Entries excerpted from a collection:
------------------------------------
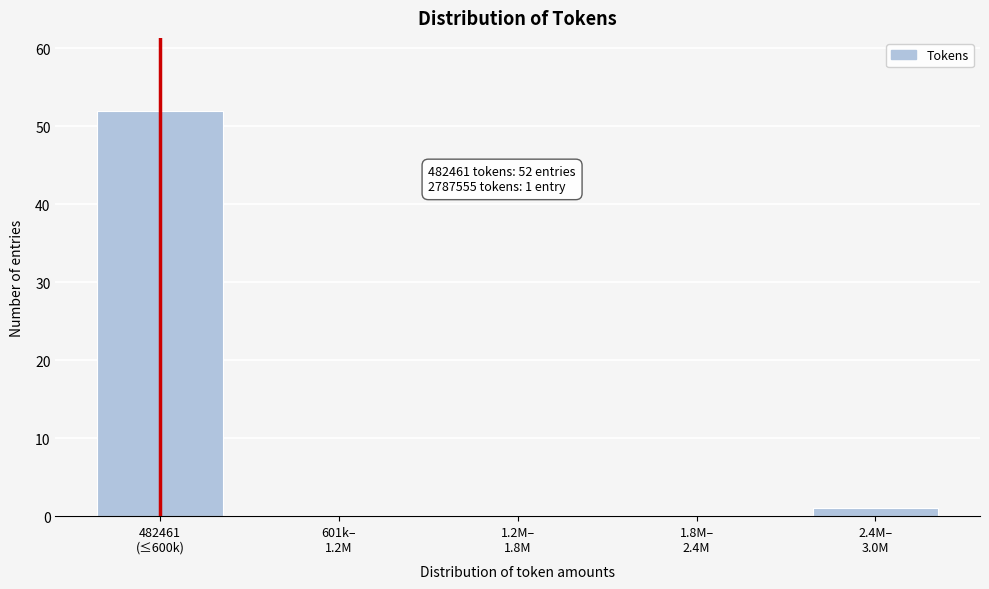

What is the sum of all values?

53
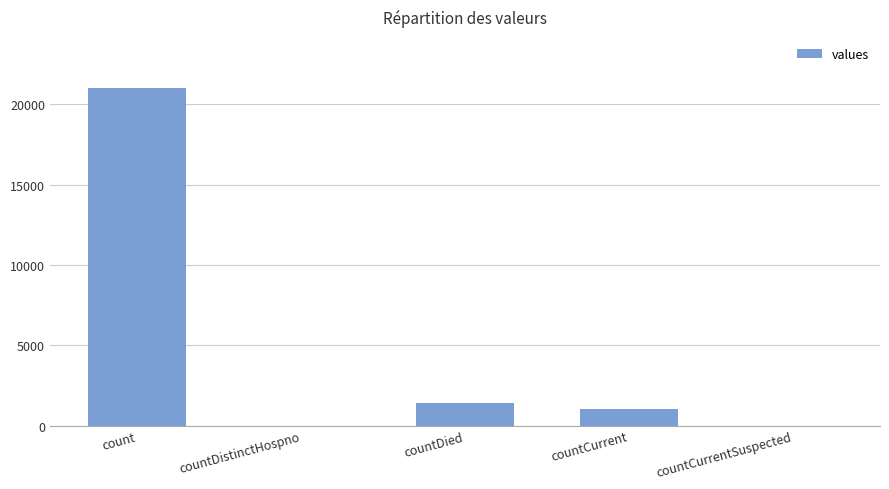

Which label corresponds to the largest value in the chart?

count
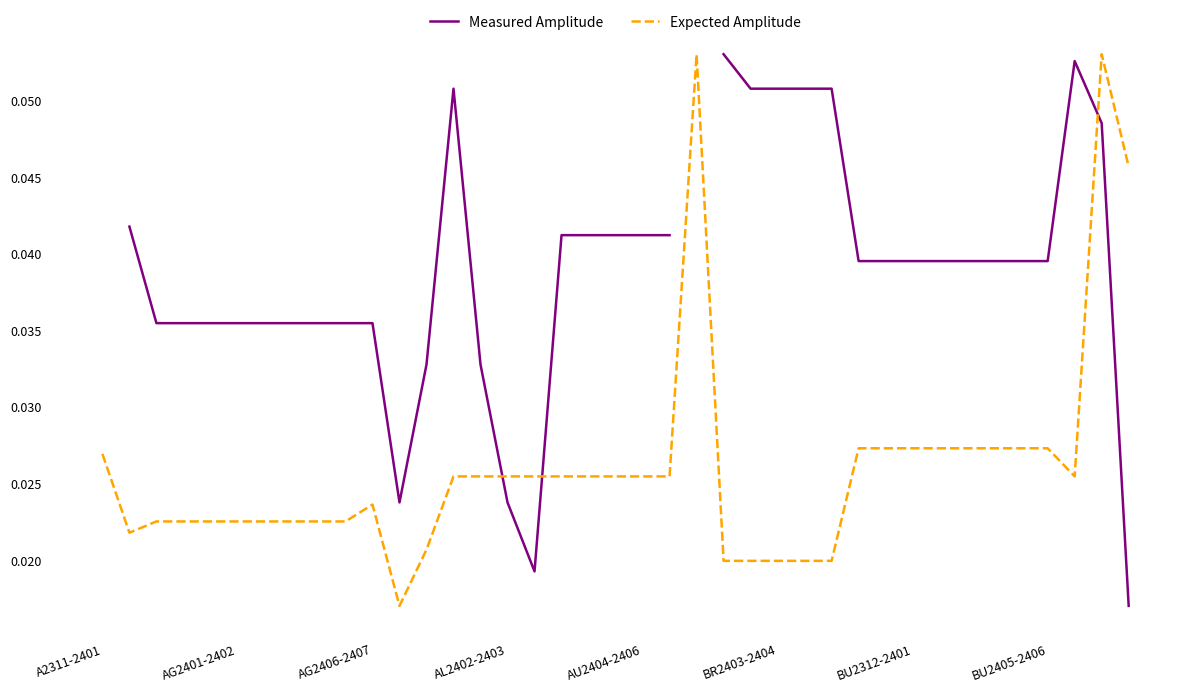

Count the Measured Amplitude values in the range 0 to 1.

37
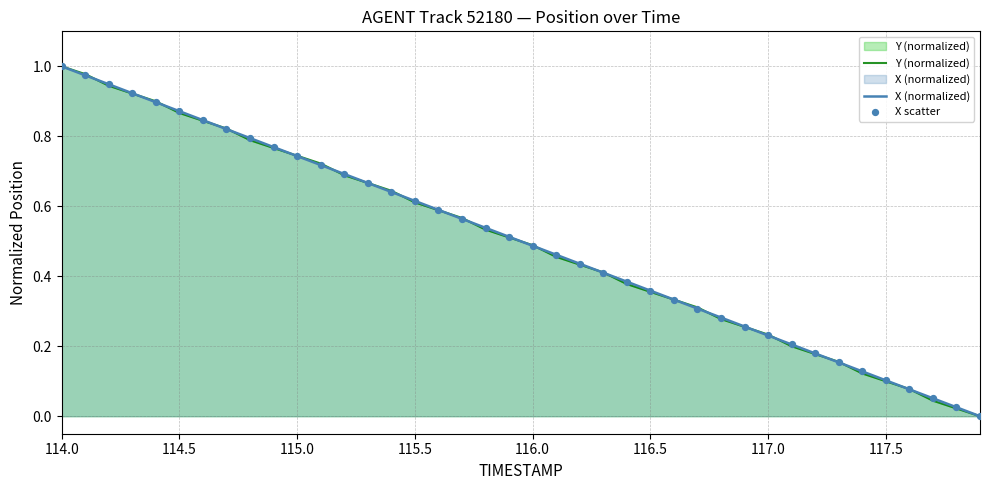

What is the total value across all series at 114.0?

2.0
------------------------------------
## The task
Write out every line of the entries above word for word, omitting the pictures.

## Reply to the task
What is the sum of all values?

53

Which label corresponds to the largest value in the chart?

count

Count the Measured Amplitude values in the range 0 to 1.

37

What is the total value across all series at 114.0?

2.0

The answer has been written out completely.